#### Task:
Copy every record exactly as it stands. Leave the pictures out.

(Exercise materials)

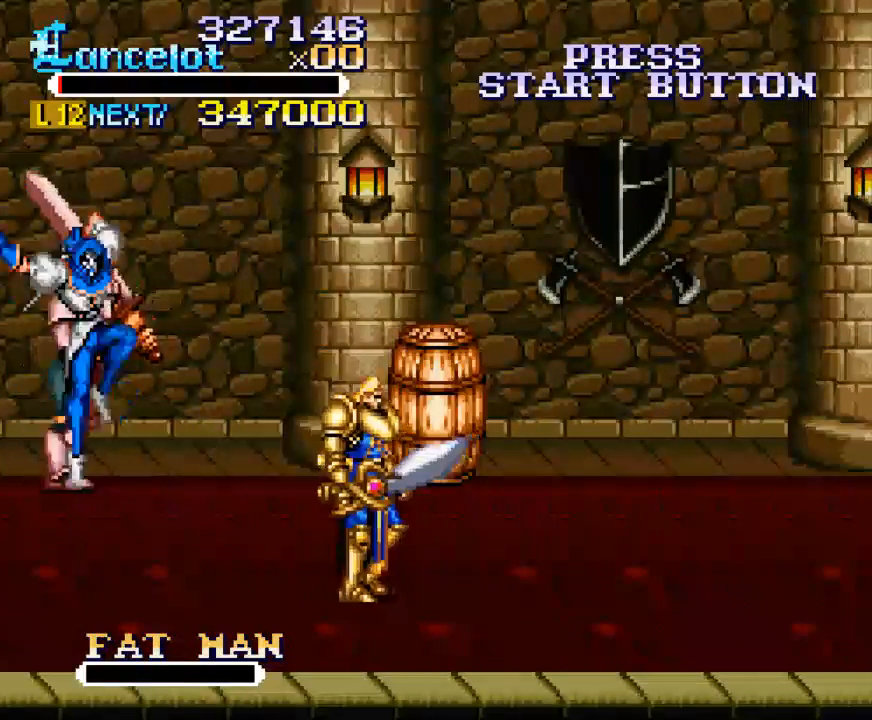
{"buttons": [], "right_stick": "center", "events": [[33, "DPAD_DOWN", "up"], [33, "DPAD_LEFT", "down"], [33, "DPAD_RIGHT", "up"], [100, "X", "down"], [133, "DPAD_LEFT", "up"], [267, "X", "up"]]}
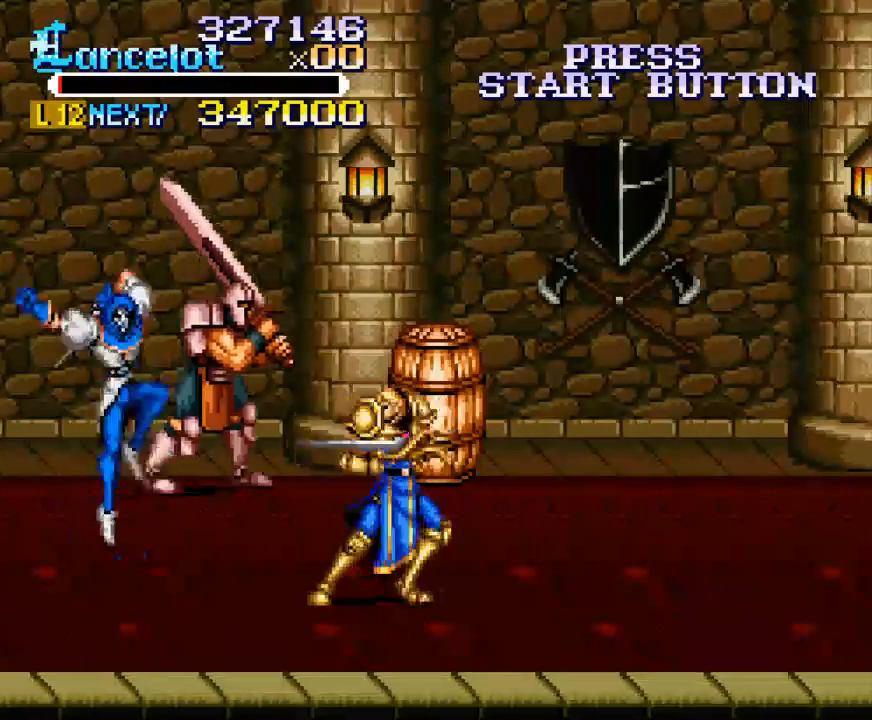
{"buttons": [], "right_stick": "center", "events": [[33, "DPAD_RIGHT", "down"], [267, "DPAD_LEFT", "down"], [267, "DPAD_RIGHT", "up"], [367, "DPAD_LEFT", "up"], [367, "X", "down"], [467, "X", "up"]]}
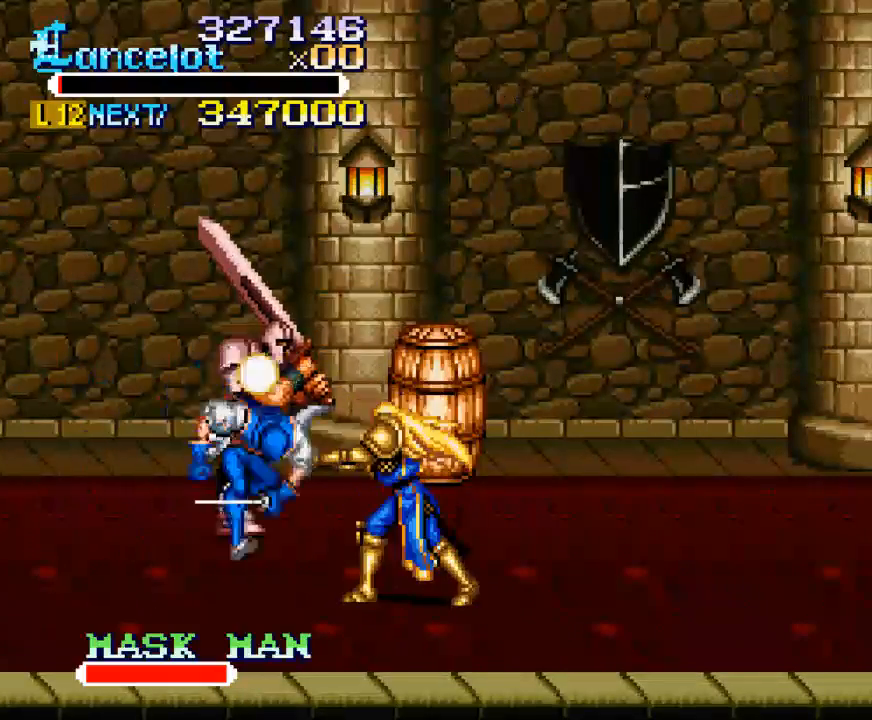
{"buttons": ["DPAD_LEFT"], "right_stick": "center", "events": [[500, "DPAD_LEFT", "down"]]}
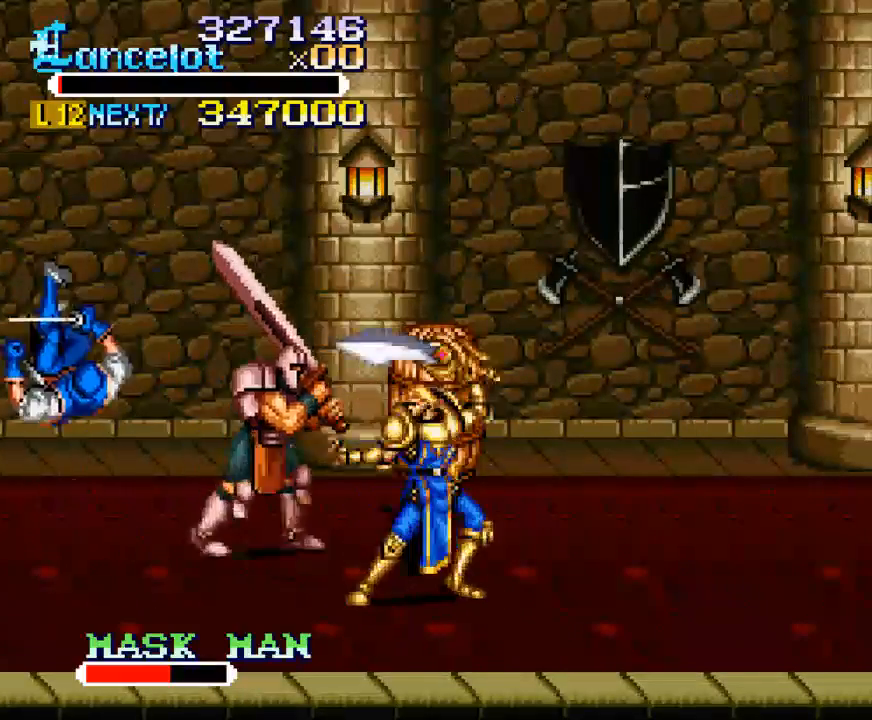
{"buttons": ["DPAD_DOWN", "DPAD_LEFT"], "right_stick": "center", "events": [[500, "DPAD_DOWN", "down"]]}
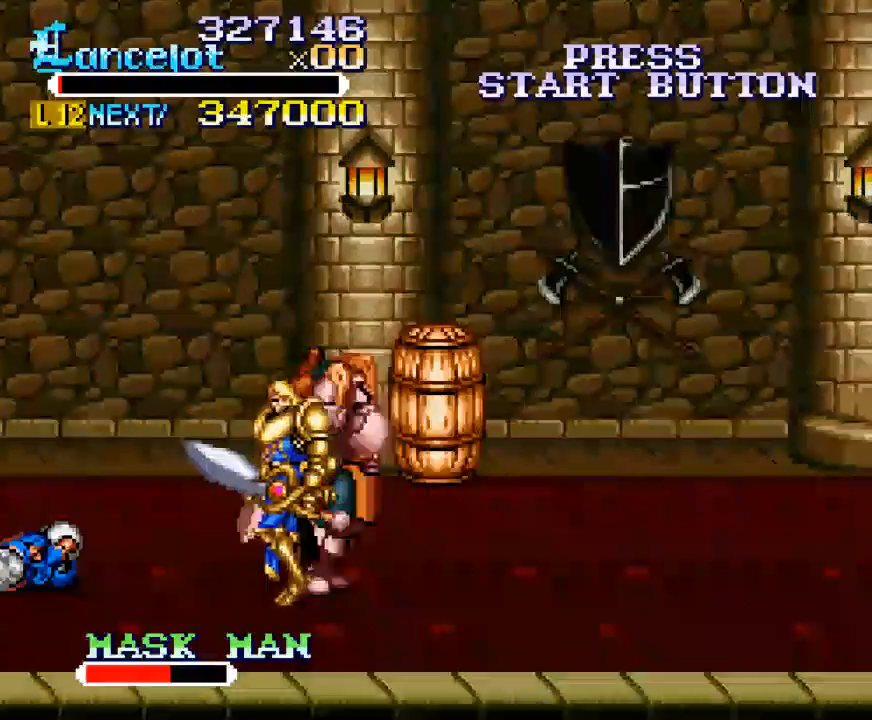
{"buttons": ["DPAD_LEFT"], "right_stick": "center", "events": [[33, "DPAD_LEFT", "up"], [167, "DPAD_LEFT", "down"], [333, "DPAD_DOWN", "up"]]}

(End Exercise materials)

#### Problem solution:
{"buttons": [], "right_stick": "center", "events": [[33, "DPAD_DOWN", "up"], [33, "DPAD_LEFT", "down"], [33, "DPAD_RIGHT", "up"], [100, "X", "down"], [133, "DPAD_LEFT", "up"], [267, "X", "up"]]}
{"buttons": [], "right_stick": "center", "events": [[33, "DPAD_RIGHT", "down"], [267, "DPAD_LEFT", "down"], [267, "DPAD_RIGHT", "up"], [367, "DPAD_LEFT", "up"], [367, "X", "down"], [467, "X", "up"]]}
{"buttons": ["DPAD_LEFT"], "right_stick": "center", "events": [[500, "DPAD_LEFT", "down"]]}
{"buttons": ["DPAD_DOWN", "DPAD_LEFT"], "right_stick": "center", "events": [[500, "DPAD_DOWN", "down"]]}
{"buttons": ["DPAD_LEFT"], "right_stick": "center", "events": [[33, "DPAD_LEFT", "up"], [167, "DPAD_LEFT", "down"], [333, "DPAD_DOWN", "up"]]}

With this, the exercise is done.